For the foregoing reasons I dissent.

. We previously have suggested that custody or detention may not require incarceration in a jail. In Carruthers v. United States, 525 F.2d 843, 844 (8th Cir.1975), we dismissed a claim for sentence credit for time spent on parole because the petitioner’s claim was too "sparse and conclusory” to demonstrate that the degree of restraint imposed on him at the halfway house entitled him to sentence credit. The dismissal was without prejudice, and permitted the petitioner to refile if he could show that his time in the halfway house "was, in effect, a form of custody or confinement." Id.

. Significantly, Moreland was not confined to the relative comfort of his home during his time at the Center. Compare United States v.
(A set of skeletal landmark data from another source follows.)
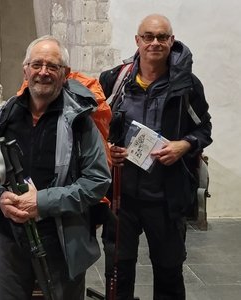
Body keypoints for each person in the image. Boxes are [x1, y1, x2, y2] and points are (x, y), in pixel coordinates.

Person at [0, 35, 111, 300]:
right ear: (26, 69)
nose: (43, 72)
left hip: (61, 240)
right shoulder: (4, 115)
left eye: (52, 66)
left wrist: (42, 202)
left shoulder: (80, 120)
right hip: (10, 238)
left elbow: (97, 180)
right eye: (36, 64)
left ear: (65, 74)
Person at [99, 14, 212, 299]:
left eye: (162, 37)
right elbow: (96, 126)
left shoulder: (187, 86)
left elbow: (204, 128)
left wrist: (183, 145)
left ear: (172, 41)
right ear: (137, 41)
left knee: (169, 272)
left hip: (166, 198)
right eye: (148, 37)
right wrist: (107, 150)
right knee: (118, 270)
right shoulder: (115, 80)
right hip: (121, 197)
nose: (155, 43)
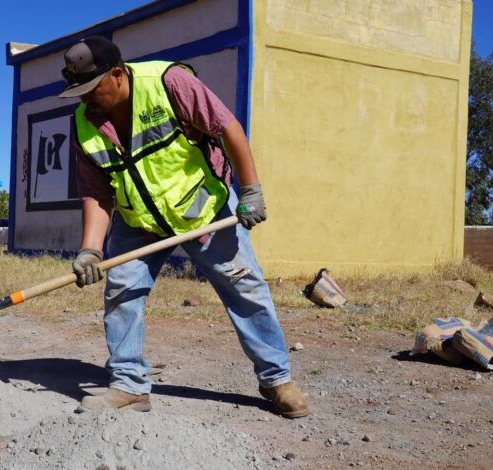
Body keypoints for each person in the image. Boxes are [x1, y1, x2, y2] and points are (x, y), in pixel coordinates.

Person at [58, 36, 308, 419]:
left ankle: (277, 380)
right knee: (122, 293)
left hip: (203, 210)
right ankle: (129, 385)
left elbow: (228, 128)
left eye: (92, 88)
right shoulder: (83, 124)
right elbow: (96, 192)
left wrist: (251, 191)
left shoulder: (168, 83)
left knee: (245, 288)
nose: (85, 99)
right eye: (79, 91)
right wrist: (90, 248)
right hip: (139, 221)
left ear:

Wickman, 955 F.2d 592 (8th Cir.1992) (en banc) (per curiam) (Lay & McMillian, JJ., dissenting) (defendant not entitled to sentence credit for days spent under pre-trial house arrest).

. The court’s opinion suggests that Moreland had limited phone privileges during his midnight to 8:00 a.m. curfew. The record indicates otherwise. According to the Center’s rules, Moreland was subject to "periodic bed checks ... throughout the night,” so the Center must have required residents to be in their rooms during the nightly curfew. It does not appear that residents had personal phones in their rooms, as the Rules refer only to use of "the residence telephone” (emphasis added).

. The Bail Reform Act of 1984 and its amendments.

. If the language of the Bail Reform Act were relevant to Congress’ intent concerning sentence credit, then that Act's repeated references to "custody” in the context of conditional release would support the conclusion that defendants confined to restrictive "custody” are eligible for sentence credit. The Bail Reform Act permits a judicial officer to "release" a defendant under conditions that require the defendant to be placed in the custody of a designated person, be physically constrained in that person’s custody for specified hours, and satisfy other conditions deemed necessary by a judicial officer. See 18 U.S.C. §§ 3142(c)(1)(B)(i)-3142(c)(B)(1)(xiv) (1988). If the statutory terms "official detention" and "in custody” are interchangeable for sentence credit purposes, as the court claims, see ante at 662 n. 6, and if terms used in the Bail Reform Act apply to sentence credit issues, then defendants granted conditional release but placed in "custody” under the Bail Reform Act should be granted sentence credit under section 3585. Moreover, the present statute is entitled "Credit for prior custody," see 18 U.S.C. § 3585(b) (emphasis added).

. Other courts, perhaps more wisely, have declined to hold that pretrial detainees are subject to prosecution for escape under section 751. See Randall v. Whelan, 938 F.2d 522, 525 (4th Cir.1991) (pretrial detainees released on bond not immediately subject to prosecution for escape under section 751); United States v. Miranda, 749 F.Supp. 1062 (D.Colo.1990) (pretrial defendant released on conditions of bond not subject to prosecution for escape under section 751).